While beauty is a subjective concept, evolutionarily, we remain slaves to the biology of our ancestors. Those that had the most adaptable characteristics survived more and, therefore, reproduced more, lasting these traits of success in their offspring.
This scheme, which is the basis of the theory of Darwinian evolution, sometimes encounters pitfalls. A surprise that we did not expect is the conclusion reached by a study prepared by the Institute of Neuroscience and Psychology of the University of Galsgow, which states that, precisely, the most masculine features are not the ones that attract women the most. At least, for a long-term relationship.
Although we may think that typically masculine features, with a prominent jaw, marked superciliary arch and protruding cheekbones, are the most attractive, the fact is that the softer and softer profiles are more attractive for women when choosing a partner with the one to commit.
The primary objective of the study was to analyze how sex hormones influence women’s preferences for the faces of men. So far, it is the largest study that has dealt with this issue, collecting 50 photos of young Caucasian men. During the experiment, the scientists produced two versions of each of these photographs: one adjusting the most typically feminine traits and the other, accentuating typical masculine traits.
The scientists asked nearly 600 heterosexual women to look at these photos and rate the attractiveness of men for two types of relationships: an adventure and a long-term relationship. The women also provided saliva samples, which the researchers analyzed to detect sex hormones such as estradiol and testosterone.
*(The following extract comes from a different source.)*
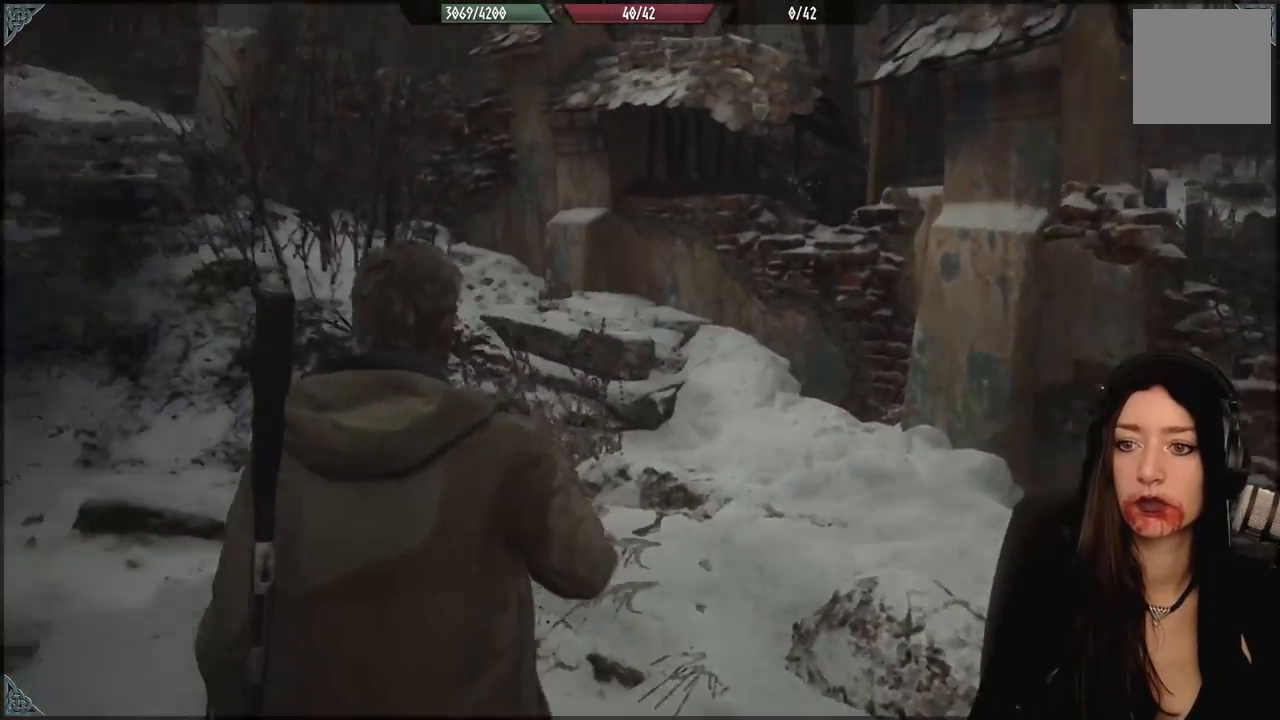
{"dt_ms": 500, "buttons": [], "left_stick": "down-left", "right_stick": "left", "events": [[217, "left_stick", "down-left"]]}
In the test of attractiveness for a long-term relationship, women were told the following: “You are looking for the kind of man that would be attractive for a long-term relationship, for example, someone to move with, a partner with the one to live, and someone with whom, in a given moment, to marry or to commit”.
At the same time, in the test of attractiveness for a short-term relationship, the women had the following instructions: “You are looking for the kind of attractive man for a sexual adventure, which may not last very long. Limited time or a single night”.
Surprisingly, the traits evaluated as more attractive for long-term relationships were the most feminine; instead, the typically male ones were mostly chosen for a sporadic adventure.
In addition, hormone levels were not significantly related to women’s preference for manly faces for a long-term relationship.
The researchers also found no evidence that women who use the contraceptive pill prefer more feminine faces, as had been suggested at the beginning of the study.
The research can be read in a publication prior to the official publication, in the absence of peer review, a step before publication in a scientific journal.
Reproduction, yes. Attachment, no.
Women did prefer typically male faces, but only for a sexual adventure or short-term relationship.
This could be because manly features, such as a large jaw and protruding cheekbones, indicate good hereditary characteristics, such as a strong immune system. Desirable characteristics for sexual reproduction, although not so much to establish an attachment relationship with which to raise possible offspring.
What’s more, typically male traits have been linked to people who are less willing to invest time in personal relationships, as scientists claim.